Pasal 5
(1) Setiap pemegang IUPHHK yang melaksanakan tebangan sebagaimana dimaksud dalam
Pasal 3 ayat (2) dan ayat (3) wajib membuat dan mengusulkan LHP kepada Bupati/Walikota
penghasil sesuai peraturan perundang-undangan yang berlaku.
(2) Setiap pemegang izin lainnya yang sah sebagaimana dimaksud dalam Pasal 3 ayat (4) wajib
membuat dan mengusulkan LHP kepada Bupati/Walikota penghasil sesuai peraturan perundang-undangan yang berlaku.
(3) Bupati/Walikota sebagaimana dimaksud dalam ayat (1) dan ayat (2) menugaskan Dinas
Teknis melaksanakan pengukuran dan pengujian kayu dari usulan LHP sesuai peraturan perundang-undangan yang berlaku.
(4) Pengesahan usulan LHP dilaksanakan oleh pejabat kehutanan yang berwenang.
Penjelasan Pasal 5 Ayat (1) Cukup jelas.
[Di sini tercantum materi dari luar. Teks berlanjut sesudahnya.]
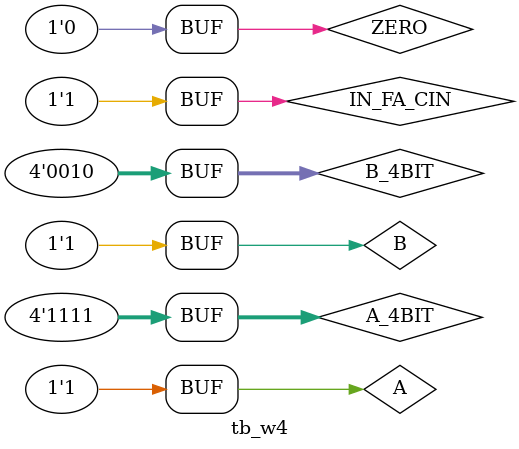
<source format=v>
`timescale 1ns/1ns

module tb_w4;
	reg A, B;

	//input for full adders
	reg IN_FA_CIN;
 
	//output for half adders
	wire OUT_HA_D_SUM, OUT_HA_D_CARRY; //dataflow modeling
	wire OUT_HA_B_SUM, OUT_HA_B_CARRY; //behavioral modeling
	wire OUT_HA_G_SUM, OUT_HA_G_CARRY; //gate-level modeling

	//wires for full adders
	wire OUT_FA_B_SUM, OUT_FA_B_COUT; //behavioral modeling
	wire OUT_FA_D_SUM, OUT_FA_D_COUT; //dataflow modeling
	wire OUT_FA_G_SUM, OUT_FA_G_COUT; //gate-level modeling

	//input for four bit full adder
	reg [3:0] A_4BIT, B_4BIT; // this line is input of the 4_bit full adder
	reg ZERO; // 4-bit first carry in is always 0
	
	//output for four bit full adder
	wire [3:0] OUT_FA_SUM; // this line is sum of the A_4Bit and B_4Bit
	wire OUT_FA_COUT; //the outcome is 1 when overflow occures
	
	
	half_adder_dataflow_module half_adder_dataflow(.a(A), .b(B), .sum(OUT_HA_D_SUM), .carry(OUT_HA_D_CARRY));
	half_adder_behavioral_module half_adder_behavioral(.a(A), .b(B), .sum(OUT_HA_B_SUM), .carry(OUT_HA_B_CARRY));
	half_adder_gatelevel_module half_adder_gatelevel(.a(A), .b(B), .sum(OUT_HA_G_SUM), .carry(OUT_HA_G_CARRY));

	full_adder_behavioral_module full_adder_behavioral(.a(A), .b(B), .cin(IN_FA_CIN), .sum(OUT_FA_B_SUM), .cout(OUT_FA_B_COUT));
	full_adder_dataflow_module full_adder_dataflow(.a(A), .b(B), .cin(IN_FA_CIN), .sum(OUT_FA_D_SUM), .cout(OUT_FA_D_COUT));
	full_adder_gatelevel_module full_adder_gatelevel(.a(A), .b(B), .cin(IN_FA_CIN), .sum(OUT_FA_G_SUM), .cout(OUT_FA_G_COUT));

	four_bit_full_adder_module four_bit_full_adder (.a(A_4BIT), .b(B_4BIT), .cin(ZERO), .sum(OUT_FA_SUM), .cout(OUT_FA_COUT));

 	initial 
	begin
		 A = 1'b0; B = 1'b0; IN_FA_CIN = 1'b0; ZERO = 1'b0; 
		 #10 A = 1'b0; B = 1'b0; IN_FA_CIN = 1'b1; 
		 #10 A = 1'b0; B = 1'b1; IN_FA_CIN = 1'b0; 
	         #10 A = 1'b0; B = 1'b1; IN_FA_CIN = 1'b1;		
		 #10 A = 1'b1; B = 1'b0; IN_FA_CIN = 1'b0;
		 #10 A = 1'b1; B = 1'b0; IN_FA_CIN = 1'b1;
		 #10 A = 1'b1; B = 1'b1; IN_FA_CIN = 1'b0;
	         #10 A = 1'b1; B = 1'b1; IN_FA_CIN = 1'b1;
	end
	initial 
	begin
		 A_4BIT = 4'b0000; B_4BIT = 4'b0000; // 4 Bit full adder test plan that makes outcomes generalized
		 #10 A_4BIT = 4'b1000; B_4BIT = 4'b1000; 
		 #10 A_4BIT = 4'b0000; B_4BIT = 4'b0001;
	         #10 A_4BIT = 4'b0001; B_4BIT = 4'b0000;
		 #10 A_4BIT = 4'b0001; B_4BIT = 4'b0001; 
		 #10 A_4BIT = 4'b1111; B_4BIT = 4'b0010;  
	end
endmodule
</source>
Ayat (2) Yang dimaksud pemegang izin lainnya yang sah adalah penugasan khusus kepada Badan Usaha Milik Negara, izin pemanfaatan kayu dan izin pemungutan hasil hutan kayu. Ayat (3) Pejabat kehutanan yang berwenang adalah pejabat yang berkualifikasi Pengawas Penguji Kayu Bulat Rimba Indonesia (PPKBRI). Ayat (4) Cukup jelas.